The compounds reviewed here inhibit a large diversity of PKs, not being restricted to a single family of kinases. The majority of the compounds have a relative selectivity toward one single PK or limited to close related kinases, indicating the usefulness of the pyrazole ring in the development of PKIs. The structure and mechanism of action analyses revealed that the pyrazole ring can function as an analogue of the adenine fragment in ATP and bind competitively to its site, or that it can be used as a linker to provide the proper conformation for the inhibitor.
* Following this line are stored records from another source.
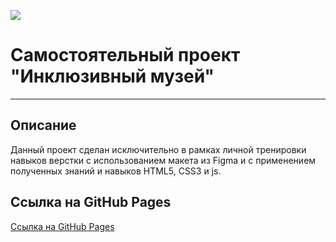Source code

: ![](./images/favicon.ico)
# Самостоятельный проект "Инклюзивный музей"
--------------
## Описание
Данный проект сделан исключительно в рамках личной тренировки навыков верстки с использованием макета из Figma и с применением полученных знаний и навыков HTML5, CSS3 и js.

## Ссылка на GitHub Pages
[Ссылка на GitHub Pages](https://yansamoilov.github.io/museum/)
It would be also wrong to assume that only the pyrazole ring is important, since we can easily observe that each compound reviewed here contains at least another cyclic structure.

In summary, the pyrazole ring plays a crucial role in the development of anticancer therapies targeting specific PKs. It can serve as an ATP analogue, competitively binding to the ATP binding site and as a linker, facilitating the proper conformation for effective inhibition. However, it is important to consider the overall structure and composition of the inhibitors as additional structural elements may uniquely contribute to their activity and selectivity.